Les médiateurs directs incluent des facteurs de croissance plus ou moins spécifiques des cellules endothéliales : VEGF (Vascular endothelial growth factor A à E), bFGF (basic fibroblast growth factor), PDGF (platelet-derived growth factor), PlGF (placental growth factor), TGFα (transforming growth factor alpha) mais aussi des chimiokines, TNFα (tumour necrosis factor alpha), IL-8 et les angiopoïétines. Des inhibiteurs, tels que les thrombospondines (TSP1 et 2) ou les statines, s’opposent à l’action de ces effecteurs directs de l’angiogenèse.

Des médiateurs ayant un rôle indirect sur l’angiogenèse ont également été décrits. Quelques exemples, ainsi que leurs modes d’action sont présentés Tableau 7.

Protéines Modes d'actions

KRAS, HRAS Stimulation de VEGF, Inhibition de TSP1 ERBB2 Stimulation de VEGF

EGFR Stimulation de VEGF, bFGF, IL8 FOS Augmentation de l'expression de VEGF HPV-16 Stimulation de la sécrétion de VEGF et IFNa

BCL2 Stimulation de VEGF

TP53 Activation de la transcription de TSP1 Tableau 7 : Les effecteurs indirects de l’angiogenèse.

4.

La sénescence

Le terme « sénescence » caractérise l’arrêt irréversible des cellules dans leur cycle cellulaire [222]. Les cellules sénescentes s’arrêtent en phase G1/G0 et ne sont plus capables de rentrer en phase S en réponse à des mitogènes [223]. Les cellules sénescentes restent viables et métaboliquement actives pendant une longue période [224] et deviennent résistantes à l’apoptose [225]. Différentes voies sont capables d’induire la sénescence cellulaire.

4.1. La voie p53-p21

Le rôle joué par p53 dans la sénescence a été établi par plusieurs études [226, 227]. La protéine p21, une cible transcriptionnelle de p53, est responsable de l’arrêt du cycle cellulaire [228]. La surexpression de p21 est capable d’induire la sénescence chez de nombreuses cellules [229, 230], alors que la délétion de p21 l’empêche [231]. La protéine p53 peut aussi agir par une voie indépendante de p21 [222].

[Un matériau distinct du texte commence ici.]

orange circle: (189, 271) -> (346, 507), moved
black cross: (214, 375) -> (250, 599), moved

4.2. La communication SMS des cellules (Senescence-Messaging Secretome)

La sénescence cellulaire s’accompagne de changements significatifs au niveau des facteurs associés à la MEC [232]. Par exemple, l’expression des protéines sécrétées IGF1 (Insuline Growth factor 1) [233], IGFBP3 (IGF binding protein 3) [234], PAI1 (Plasminogen Activator Inhibitor 1) [235], plasmine, Wnt, TGFβ, ou des interleukines est modifiée durant la sénescence. Ces facteurs permettent aux cellules de communiquer entre elles et sont regroupés sous le nom « SMS » (Senescence-Messaging Secretome) par Kuiman et Peeper [236] (Figure 59).

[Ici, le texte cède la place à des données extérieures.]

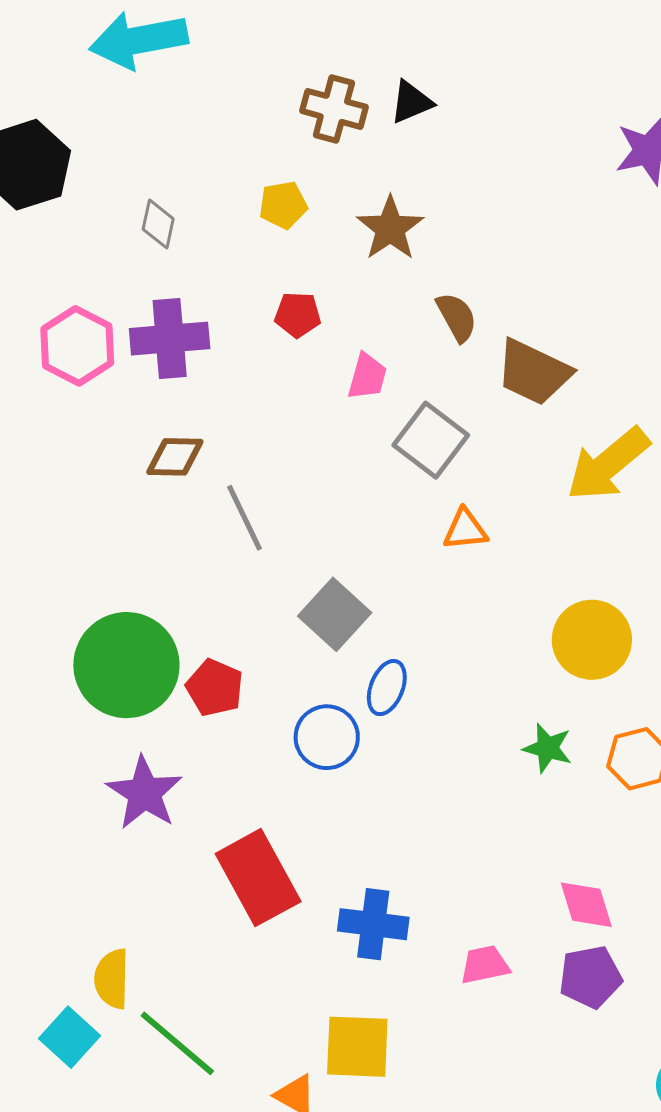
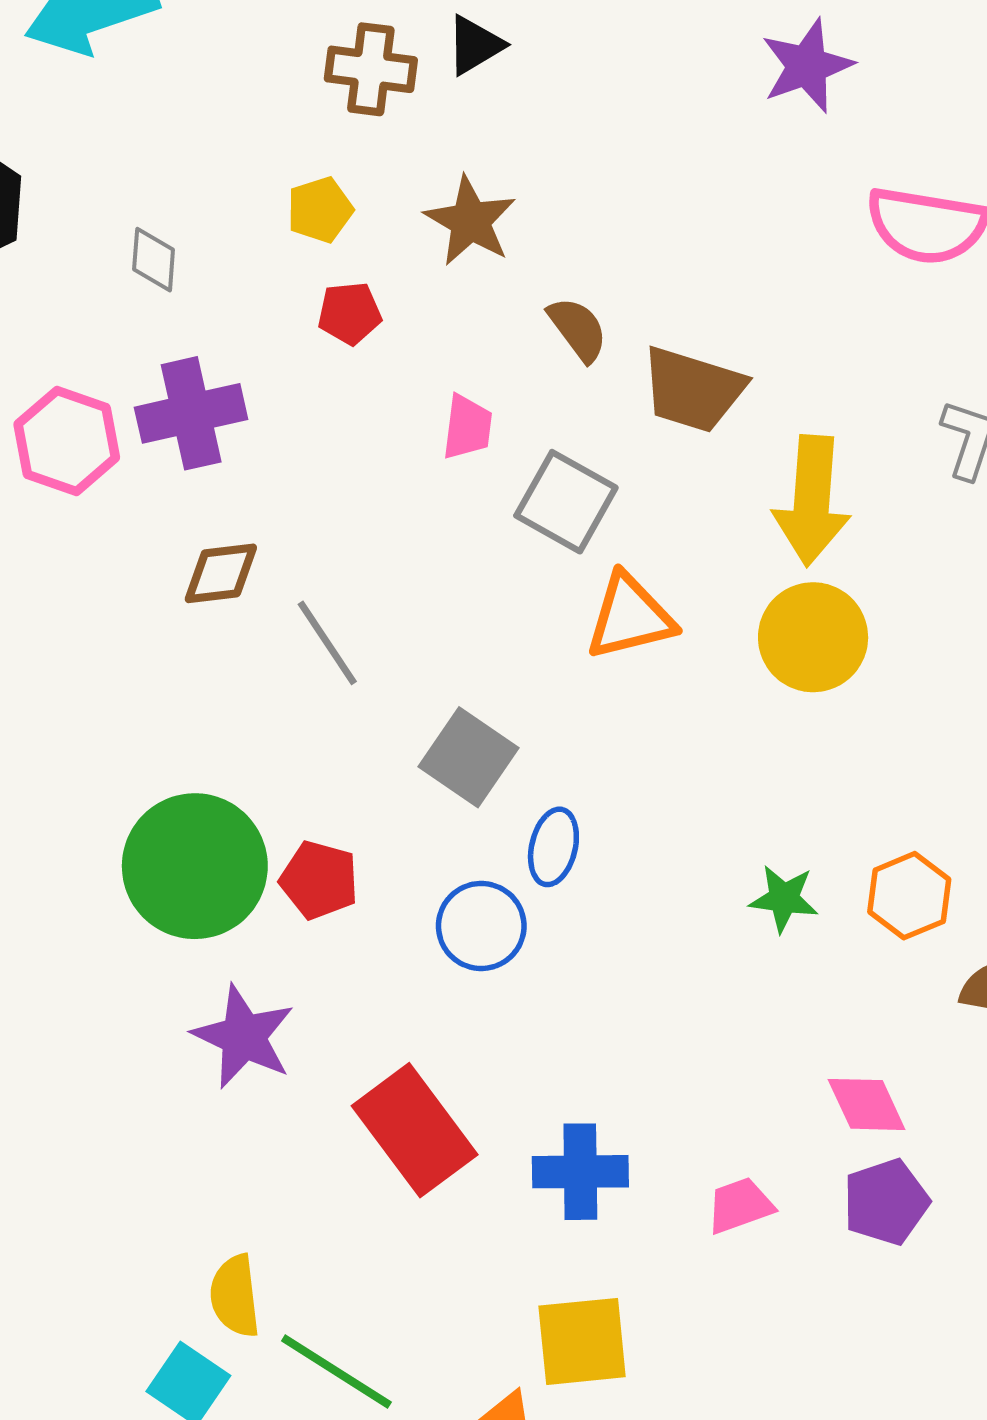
red pentagon: (298, 315) -> (350, 313), moved
yellow arrow: (608, 464) -> (812, 501), turned -38
orange triangle: (465, 530) -> (630, 617), size x1.5
yellow circle: (592, 640) -> (813, 637), moved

Les IGFBPs jouent un rôle dans l’induction de la sénescence par la séquestration des IGFs et donc la suppression de leur signalisation [237]. IGFBP3, une cible transcriptionnelle de p53, est associée à la sénescence [234]. IGFBP7 peut déclencher la sénescence en affectant la voie des Erk (MAPK) [238].

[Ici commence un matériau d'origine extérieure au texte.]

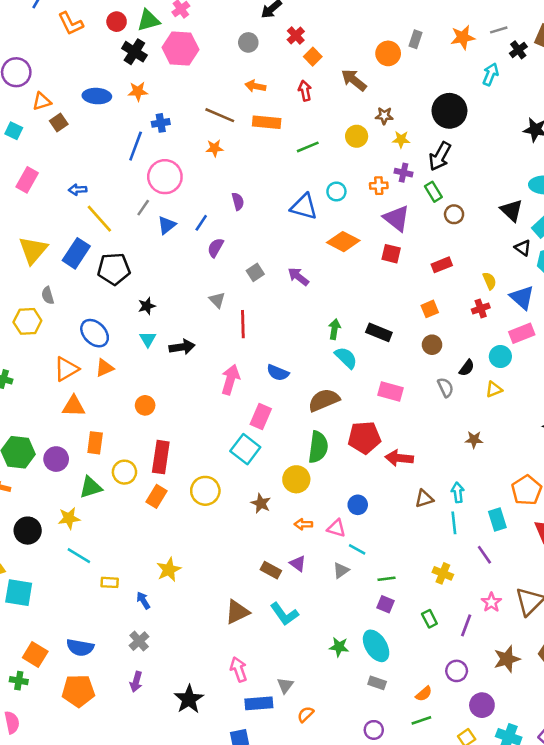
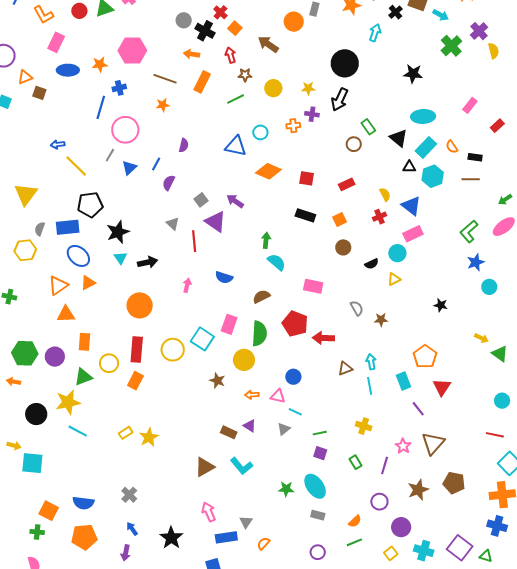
pink hexagon: (180, 49) -> (132, 51), moved
black cross: (134, 52) -> (205, 31), moved
brown star: (384, 116) -> (245, 75), moved
brown square: (59, 122) -> (39, 93), turned -32
orange rectangle: (267, 122) -> (202, 82), turned -65
pink rectangle: (27, 180) -> (56, 42), moved
green rectangle: (433, 192) -> (368, 127), moved
purple semicircle: (238, 201) -> (184, 145), turned 32
purple triangle: (397, 218) -> (216, 222), moved
black triangle: (523, 248) -> (409, 167), turned -32
blue rectangle: (76, 253) -> (68, 227), moved, turned 55
gray semicircle: (48, 295) -> (40, 229), turned 40
black star: (147, 306) -> (118, 232), size x1.6
black rectangle: (379, 332) -> (305, 215), moved
black semicircle: (467, 368) -> (372, 264), turned 32
pink arrow: (230, 380) -> (187, 285), size x0.6
gray semicircle: (446, 387) -> (357, 308), moved
brown semicircle: (324, 400) -> (261, 296), size x0.7
orange circle: (145, 405) -> (140, 305), moved, size x1.6
pink rectangle: (261, 417) -> (229, 324), moved
red pentagon: (364, 438) -> (295, 324), turned 30
yellow circle: (205, 491) -> (173, 350), moved
yellow star: (69, 518) -> (68, 402), size x1.4
purple line: (484, 555) -> (418, 409), moved
yellow rectangle: (110, 582) -> (126, 433), moved, turned -32
blue arrow: (143, 600) -> (132, 529), moved
purple arrow: (136, 682) -> (126, 553), moved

PAI1, un régulateur de la MEC, est généralement surexprimé par les cellules sénescentes [235]. PAI1 est modulé par p53 et inhibe les deux activateurs du plasminogène tPA et uPA. Il empêche ainsi la dégradation de la MEC et la libération de facteurs de croissance nécessaires à la prolifération.

L’ensemble des processus impliqués dans la tumorogenèse (métastase, invasion, angiogenèse, TEM, sénescence,…) nécessite l’intervention d’un certain nombre de facteurs sécrétés. Mieux comprendre ces phénomènes est primordial et des approches de type secretome peuvent être très utiles.